I just wish Land o Lakes cared as much for farmers as they let on. Nevertheless, this is nice....


----------



## PaMike (Dec 7, 2013)

If I could get a producer to sell me a product at less than cost prices I would like them too...


----------



## somedevildawg (Jun 20, 2011)

Ya, that woulda been a nice line....."tho their pockets are empty and there is no windfall.....the farmer, he must feed them all.."
Nice video tho, very well done and delivered a good message......


----------



## BWfarms (Aug 3, 2015)

An old poem called 'The Farmer' by Amelia Barr. Very nice sentiment but I would have preferred a different narrator because the tone doesn't give me a 'chill'.

I love Ram's long version 'God Made A Farmer' narrated by Paul Harvey.


----------



## Bgriffin856 (Nov 13, 2013)

As long as some non-farmer gets the point that food doesn't just appear on the shelf of the grocery store, it was worth while


----------



## CowboyRam (Dec 13, 2015)

There will always be some that will have no clue as to where their food comes from. My Grandfather used to have a dairy route where he delivered milk way back in the 1920's Near Chicago, and there were some people that believed that chocolate milk came from a chocolate cow.


----------



## Farmineer95 (Aug 11, 2014)

Bgriffin856 said:


> As long as some non-farmer gets the point that food doesn't just appear on the shelf of the grocery store, it was worth while


Might sound just plain wrong but I'm going to say it albeit.
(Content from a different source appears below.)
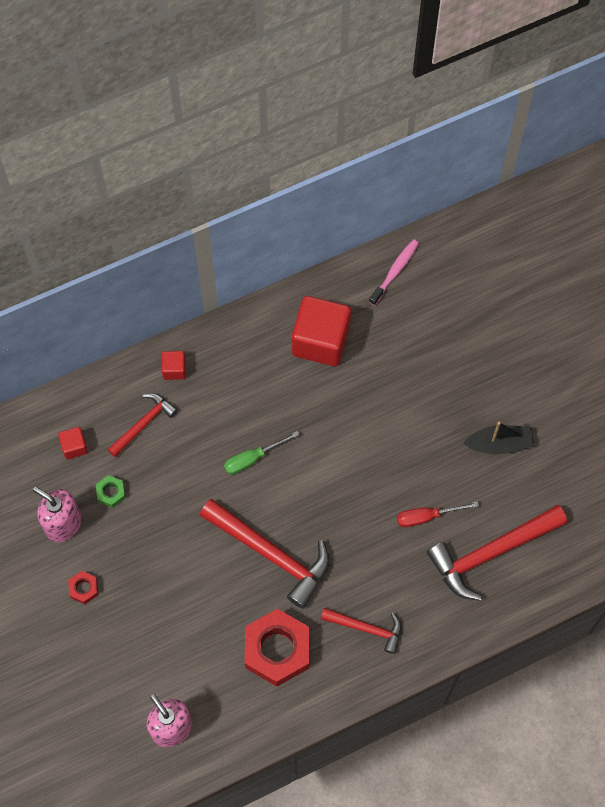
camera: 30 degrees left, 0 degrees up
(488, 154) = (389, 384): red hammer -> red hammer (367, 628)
In reality I don't know that the public really needs to know where food comes from. If people only spend 10% of their income on food in the USA they have many other things to spend money on. Good for everyone if you realize the economic impact. If people spent say 25% there would be less cash floating around. 40 years ago would you think all the kids would have a phone? Would money be so cheap to borrow? Look at all the food that is wasted in a fast food joint or a mucky mucky sit down place. People don't think anything of it if they leave food on the plate. Not the way I was brought up but it is reality. I don't have the answer.
As long as food is cheap there will be a fast lane.

That said I always appreciate it when others appreciate what farmers are and do.
I still like the Paul Harvey 8th day.


----------